◆ Required work
Exact copy, no pictures: return all the data below as written.

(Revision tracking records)
────────
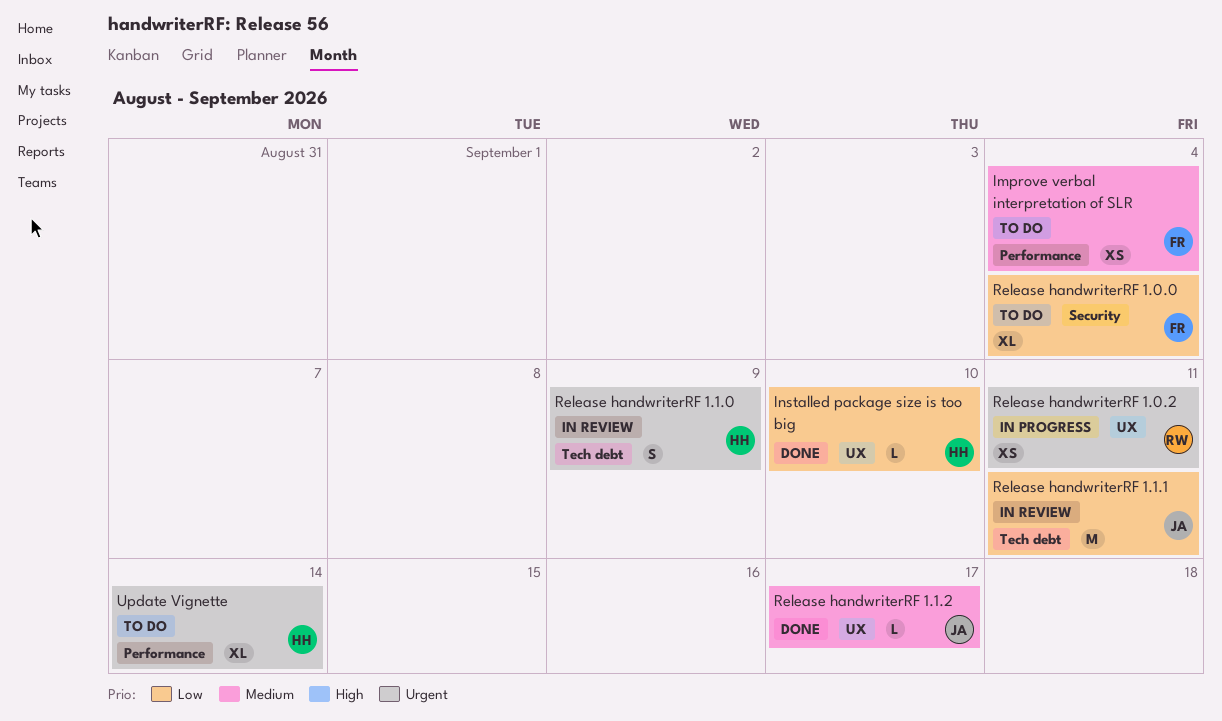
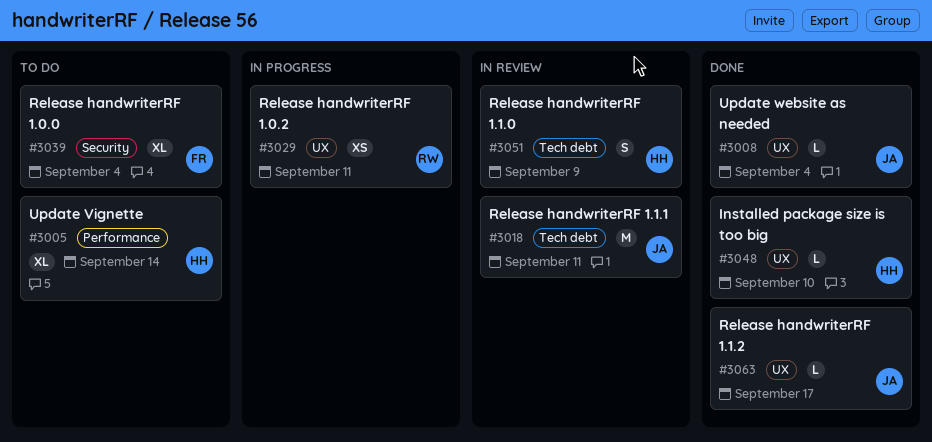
Improve verbal interpretation of SLR: present -> none
Update website as needed: none -> present

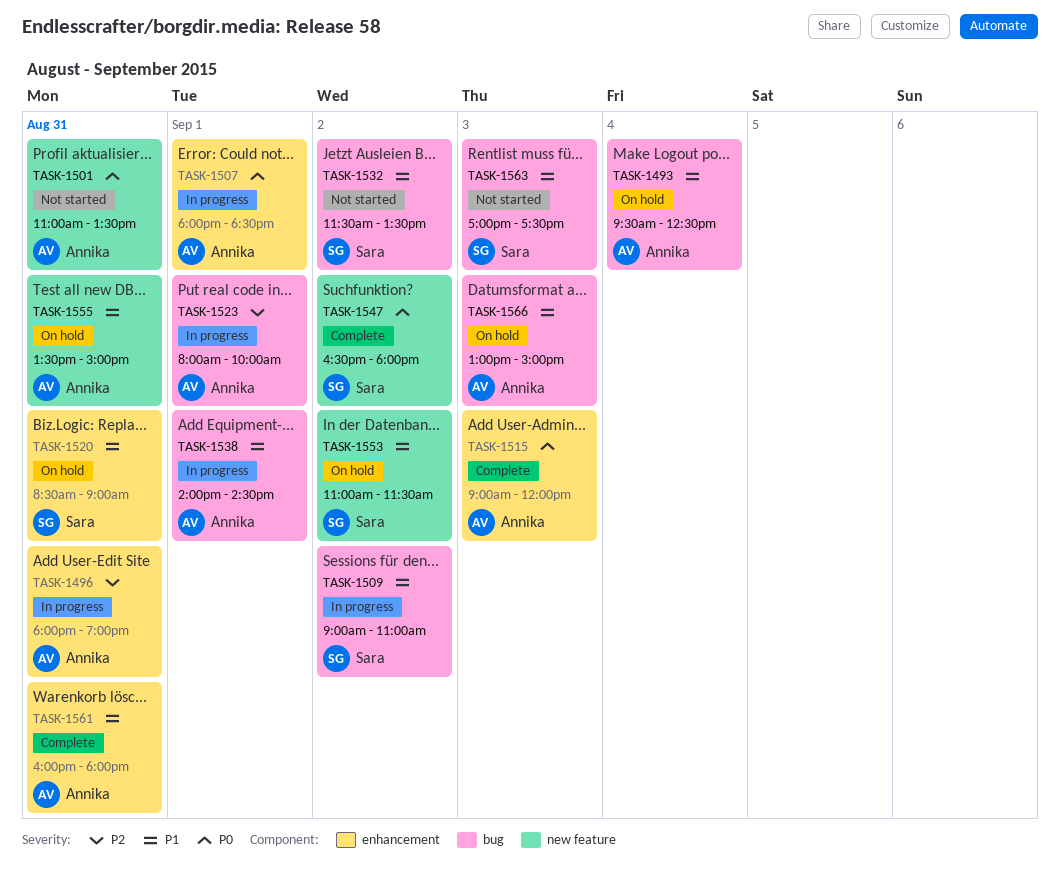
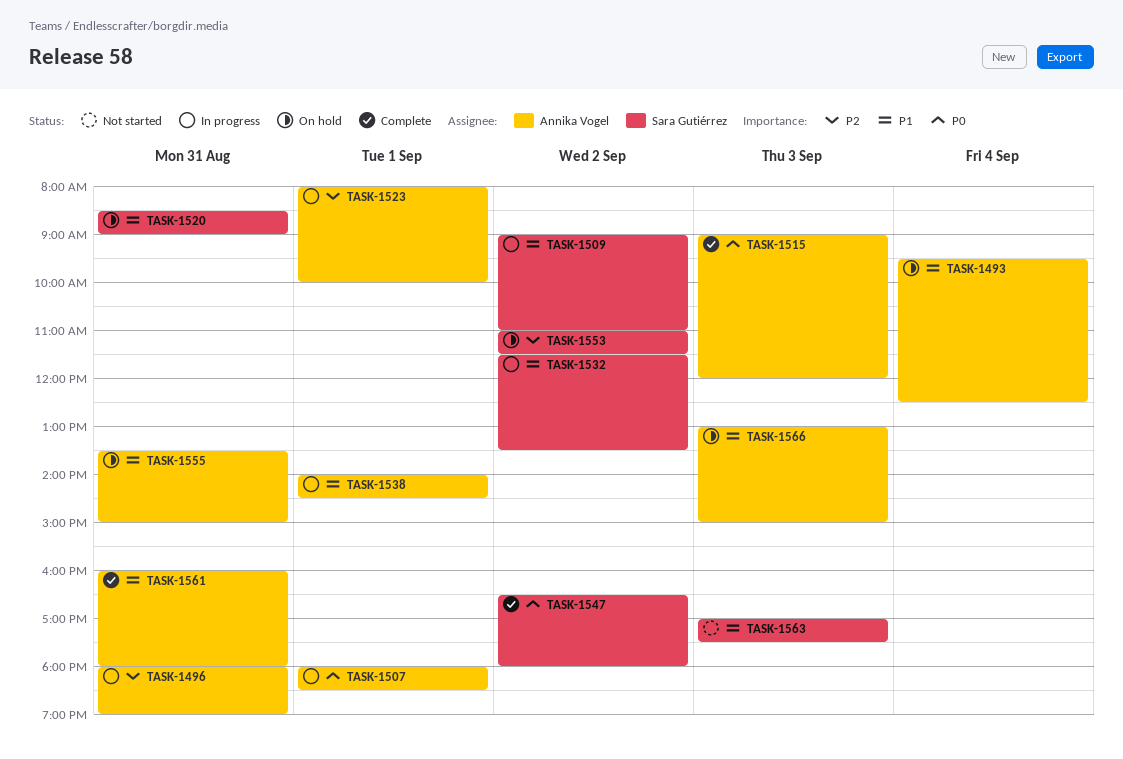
TASK-1501: present -> none
TASK-1532, status: Not started -> In progress
TASK-1553, priority: P1 -> P2

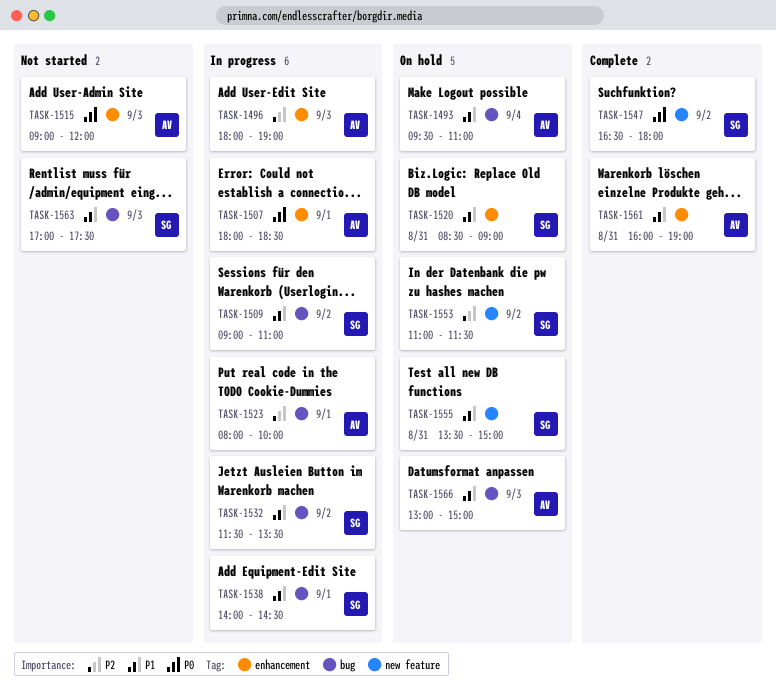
TASK-1493, ends: 12:30 -> 11:00
TASK-1496, day: Aug 31 -> Sep 3
TASK-1515, status: Complete -> Not started
TASK-1538, owner: Annika Vogel -> Sara Gutiérrez
TASK-1555, owner: Annika Vogel -> Sara Gutiérrez
TASK-1561, ends: 18:00 -> 19:00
────────
◆ Answer to this problem
Improve verbal interpretation of SLR: present -> none
Update website as needed: none -> present

TASK-1501: present -> none
TASK-1532, status: Not started -> In progress
TASK-1553, priority: P1 -> P2

TASK-1493, ends: 12:30 -> 11:00
TASK-1496, day: Aug 31 -> Sep 3
TASK-1515, status: Complete -> Not started
TASK-1538, owner: Annika Vogel -> Sara Gutiérrez
TASK-1555, owner: Annika Vogel -> Sara Gutiérrez
TASK-1561, ends: 18:00 -> 19:00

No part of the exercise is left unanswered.